● **Instructions for the task**
Every record is to be printed exactly as written; pictures are to be omitted.

● **Input data**
==========
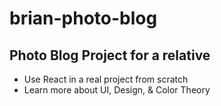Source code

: # brian-photo-blog
## Photo Blog Project for a relative
- Use React in a real project from scratch
- Learn more about UI, Design, & Color Theory
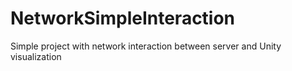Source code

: # NetworkSimpleInteraction
Simple project with network interaction between server and Unity visualization
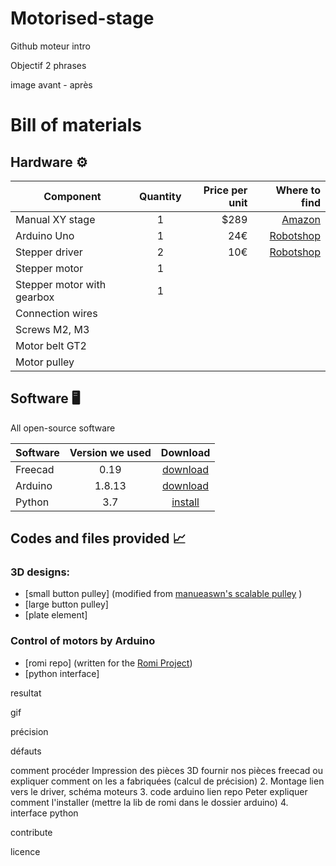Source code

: # Motorised-stage

Github moteur
intro

Objectif 2 phrases

image avant - après


# Bill of materials

## Hardware :gear:

| Component|      Quantity      |  Price per unit | Where to find |  
|----------|:-------------:|------:|------:|  
| Manual XY stage |  1 | $289 | [Amazon](https://www.manualpositioning.com/e_products_show/?id=45)|  
| Arduino Uno |    1   |   24€ | [Robotshop](https://www.robotshop.com/eu/fr/microcontroleur-arduino-uno-r3-usb.html)|  
| Stepper driver | 2 |    10€ | [Robotshop](https://www.robotshop.com/eu/fr/controleur-moteur-pas-easydriver.html?gclid=EAIaIQobChMIhLiChaj58QIVxQwGAB1bUgYvEAQYASABEgIi8vD_BwE) |  
| Stepper motor |1 | |  
| Stepper motor with gearbox | 1| |  
| Connection wires | | |  
| Screws M2, M3 | | |  
| Motor belt GT2 | | |
| Motor pulley | | | |

## Software :desktop_computer:
All open-source software

| Software | Version we used | Download |
|----------|:-------------:|:-------------:|  
| Freecad | 0.19 |  [download](https://wiki.freecadweb.org/Download)
| Arduino | 1.8.13 | [download](https://www.arduino.cc/en/software)
| Python  | 3.7 |[install](https://github.com/Alienor134/Teaching/blob/master/Python/Installing_Anaconda_creating_environment.md)



## Codes and files provided :chart_with_upwards_trend:

### 3D designs: 
- [small button pulley]  (modified from [manueaswn's scalable pulley](https://www.thingiverse.com/thing:387598 ) )
- [large button pulley]
- [plate element]

### Control of motors by Arduino 
- [romi repo] (written for the [Romi Project](https://github.com/romi/libromi))
- [python interface]


resultat 

gif

précision

défauts



comment procéder
Impression des pièces 3D
fournir nos pièces freecad ou expliquer comment on les a fabriquées (calcul de précision)
2. Montage 
lien vers le driver, schéma moteurs
3. code arduino
lien repo Peter expliquer comment l'installer (mettre la lib de romi dans le dossier arduino)
4. interface python

contribute 

licence

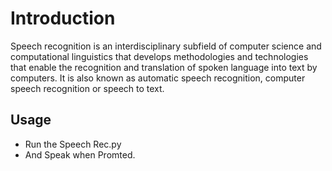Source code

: # Introduction 

Speech recognition is an interdisciplinary subfield of computer science and computational linguistics that develops methodologies and technologies that enable the recognition and translation of spoken language into text by computers. It is also known as automatic speech recognition, computer speech recognition or speech to text.

## Usage 

- Run the Speech Rec.py
- And Speak when Promted.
==========
● **Answer to the exercise**
Source code

: # brian-photo-blog
## Photo Blog Project for a relative
- Use React in a real project from scratch
- Learn more about UI, Design, & Color Theory
Source code

: # NetworkSimpleInteraction
Simple project with network interaction between server and Unity visualization
Source code

: # Motorised-stage

Github moteur
intro

Objectif 2 phrases

image avant - après


# Bill of materials

## Hardware :gear:

| Component|      Quantity      |  Price per unit | Where to find |  
|----------|:-------------:|------:|------:|  
| Manual XY stage |  1 | $289 | [Amazon](https://www.manualpositioning.com/e_products_show/?id=45)|  
| Arduino Uno |    1   |   24€ | [Robotshop](https://www.robotshop.com/eu/fr/microcontroleur-arduino-uno-r3-usb.html)|  
| Stepper driver | 2 |    10€ | [Robotshop](https://www.robotshop.com/eu/fr/controleur-moteur-pas-easydriver.html?gclid=EAIaIQobChMIhLiChaj58QIVxQwGAB1bUgYvEAQYASABEgIi8vD_BwE) |  
| Stepper motor |1 | |  
| Stepper motor with gearbox | 1| |  
| Connection wires | | |  
| Screws M2, M3 | | |  
| Motor belt GT2 | | |
| Motor pulley | | | |

## Software :desktop_computer:
All open-source software

| Software | Version we used | Download |
|----------|:-------------:|:-------------:|  
| Freecad | 0.19 |  [download](https://wiki.freecadweb.org/Download)
| Arduino | 1.8.13 | [download](https://www.arduino.cc/en/software)
| Python  | 3.7 |[install](https://github.com/Alienor134/Teaching/blob/master/Python/Installing_Anaconda_creating_environment.md)



## Codes and files provided :chart_with_upwards_trend:

### 3D designs: 
- [small button pulley]  (modified from [manueaswn's scalable pulley](https://www.thingiverse.com/thing:387598 ) )
- [large button pulley]
- [plate element]

### Control of motors by Arduino 
- [romi repo] (written for the [Romi Project](https://github.com/romi/libromi))
- [python interface]


resultat 

gif

précision

défauts



comment procéder
Impression des pièces 3D
fournir nos pièces freecad ou expliquer comment on les a fabriquées (calcul de précision)
2. Montage 
lien vers le driver, schéma moteurs
3. code arduino
lien repo Peter expliquer comment l'installer (mettre la lib de romi dans le dossier arduino)
4. interface python

contribute 

licence

Source code

: # Introduction 

Speech recognition is an interdisciplinary subfield of computer science and computational linguistics that develops methodologies and technologies that enable the recognition and translation of spoken language into text by computers. It is also known as automatic speech recognition, computer speech recognition or speech to text.

## Usage 

- Run the Speech Rec.py
- And Speak when Promted.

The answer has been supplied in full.